Lipoprotein(a) kits are widely available in the West and in developed Asia-Pacific regions, such as Australia, New Zealand, Singapore, Japan and South Korea. However, the availability and the cost of testing are prohibitive elsewhere in the Asia-Pacific region, and lipoprotein(a) testing is often not reimbursed by national insurers.

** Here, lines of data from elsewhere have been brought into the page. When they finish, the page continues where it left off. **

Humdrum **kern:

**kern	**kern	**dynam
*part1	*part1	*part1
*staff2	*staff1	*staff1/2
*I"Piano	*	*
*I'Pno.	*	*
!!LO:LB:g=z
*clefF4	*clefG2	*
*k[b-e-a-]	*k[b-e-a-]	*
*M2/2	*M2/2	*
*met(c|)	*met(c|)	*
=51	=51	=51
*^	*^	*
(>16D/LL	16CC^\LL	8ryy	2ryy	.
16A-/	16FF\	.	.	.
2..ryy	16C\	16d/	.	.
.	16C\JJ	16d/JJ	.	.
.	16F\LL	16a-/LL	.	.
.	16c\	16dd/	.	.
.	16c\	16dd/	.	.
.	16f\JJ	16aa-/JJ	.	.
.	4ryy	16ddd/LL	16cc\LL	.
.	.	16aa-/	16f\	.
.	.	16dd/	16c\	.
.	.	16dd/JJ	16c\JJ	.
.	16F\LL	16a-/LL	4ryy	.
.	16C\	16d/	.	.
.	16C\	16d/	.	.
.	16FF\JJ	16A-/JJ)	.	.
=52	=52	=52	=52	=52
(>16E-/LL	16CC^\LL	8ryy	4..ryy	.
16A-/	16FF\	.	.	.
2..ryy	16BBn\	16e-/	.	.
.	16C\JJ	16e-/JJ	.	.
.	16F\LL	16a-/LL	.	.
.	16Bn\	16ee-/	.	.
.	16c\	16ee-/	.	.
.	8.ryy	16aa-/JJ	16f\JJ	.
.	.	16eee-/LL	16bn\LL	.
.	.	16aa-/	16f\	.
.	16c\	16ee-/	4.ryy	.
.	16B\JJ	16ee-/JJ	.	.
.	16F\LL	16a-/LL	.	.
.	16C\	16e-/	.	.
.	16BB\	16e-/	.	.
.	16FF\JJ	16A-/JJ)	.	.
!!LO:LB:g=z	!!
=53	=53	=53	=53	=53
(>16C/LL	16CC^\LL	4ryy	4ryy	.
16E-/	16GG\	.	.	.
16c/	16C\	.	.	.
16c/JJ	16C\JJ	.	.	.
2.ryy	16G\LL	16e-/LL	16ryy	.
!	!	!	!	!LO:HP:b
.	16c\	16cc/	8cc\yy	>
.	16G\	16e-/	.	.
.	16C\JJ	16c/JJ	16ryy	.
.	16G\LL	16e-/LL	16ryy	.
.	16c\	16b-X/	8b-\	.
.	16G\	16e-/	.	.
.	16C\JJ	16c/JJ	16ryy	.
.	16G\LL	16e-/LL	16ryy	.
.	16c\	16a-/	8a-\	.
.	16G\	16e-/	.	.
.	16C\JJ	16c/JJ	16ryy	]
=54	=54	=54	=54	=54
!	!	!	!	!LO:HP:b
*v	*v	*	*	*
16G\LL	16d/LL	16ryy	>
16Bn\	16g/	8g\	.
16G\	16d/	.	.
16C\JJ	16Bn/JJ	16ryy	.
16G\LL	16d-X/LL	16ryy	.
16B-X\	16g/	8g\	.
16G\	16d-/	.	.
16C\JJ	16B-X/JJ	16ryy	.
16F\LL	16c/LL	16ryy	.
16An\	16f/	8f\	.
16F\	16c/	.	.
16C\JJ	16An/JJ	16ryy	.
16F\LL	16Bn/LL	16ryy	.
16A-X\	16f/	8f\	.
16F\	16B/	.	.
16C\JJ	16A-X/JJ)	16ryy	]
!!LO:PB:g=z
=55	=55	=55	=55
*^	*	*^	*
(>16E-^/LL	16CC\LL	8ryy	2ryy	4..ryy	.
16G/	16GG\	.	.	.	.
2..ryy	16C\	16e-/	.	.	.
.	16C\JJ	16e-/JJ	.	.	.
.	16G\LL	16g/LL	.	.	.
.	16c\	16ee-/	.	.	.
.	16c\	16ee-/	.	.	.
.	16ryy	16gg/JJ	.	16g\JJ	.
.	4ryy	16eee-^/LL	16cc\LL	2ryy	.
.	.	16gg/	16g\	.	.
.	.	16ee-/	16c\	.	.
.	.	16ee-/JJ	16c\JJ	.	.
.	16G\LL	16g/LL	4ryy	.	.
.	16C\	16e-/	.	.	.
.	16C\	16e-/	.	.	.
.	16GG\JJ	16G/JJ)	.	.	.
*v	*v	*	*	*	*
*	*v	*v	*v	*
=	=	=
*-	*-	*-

The 2018 Cholesterol Clinical Practice Guideline has recognised elevated lipoprotein(a) as an ASCVD risk enhancer.31 Among patients with enhanced risk because of elevated lipoprotein(a) levels, the initiation or intensification of statin therapy may be considered. The current management strategies for persons with elevated lipoprotein(a) include cascade screening as well as aggressive prevention and control of all modifiable risk factors.32 In particular, this should emphasise more intensive lowering of LDL-C as the initial therapeutic action. Currently available treatments have not been shown to lower ASCVD risk via lipoprotein(a) lowering per se. While PCSK9 inhibitors lower lipoprotein(a) by 30%, and this may explain some of their benefit, most of their benefit is because of their effect on LDL-C.33
New therapies are under development that potently and specifically lower lipoprotein(a) levels. Lp(a)HORIZON (NCT04023552) is a large phase 3 cardiovascular outcome trial underway that is evaluatating whether lowering lipoprotein(a) with one of these newer agents will reduce the risk of major cardiovascular events. Increasing screening for elevated lipoprotein(a) to identify individuals who may benefit from these therapies will allow more rapid integration of these therapies into clinical practice in the future. Mendelian randomisation implies that lipoprotein(a) plays a causal role in both ASCVD and aortic stenosis. If so, lowering lipoprotein(a) may be favourable.34
These consensus recommendations aim to provide a comprehensive guide on the management of dyslipidaemia, in patients in the Asia-Pacific region. The 14 recommendations presented in this paper aim to guide clinicians based on the most updated evidence. However, given the varied clinical situations and healthcare resources present in the region, these recommendations should not replace clinical judgement. The management of dyslipidaemia should be managed on an individual basis, accounting for an individual’s baseline risk, clinical characteristics and comorbidities, as well as patient concerns and preferences. Clinicians should also be aware of the challenges that may limit the applicability of these consensus recommendations, such as the availability and affordability of specific drugs, interventions and other technologies, differences in each country’s healthcare resources and currently accepted standards of care along with cultural factors.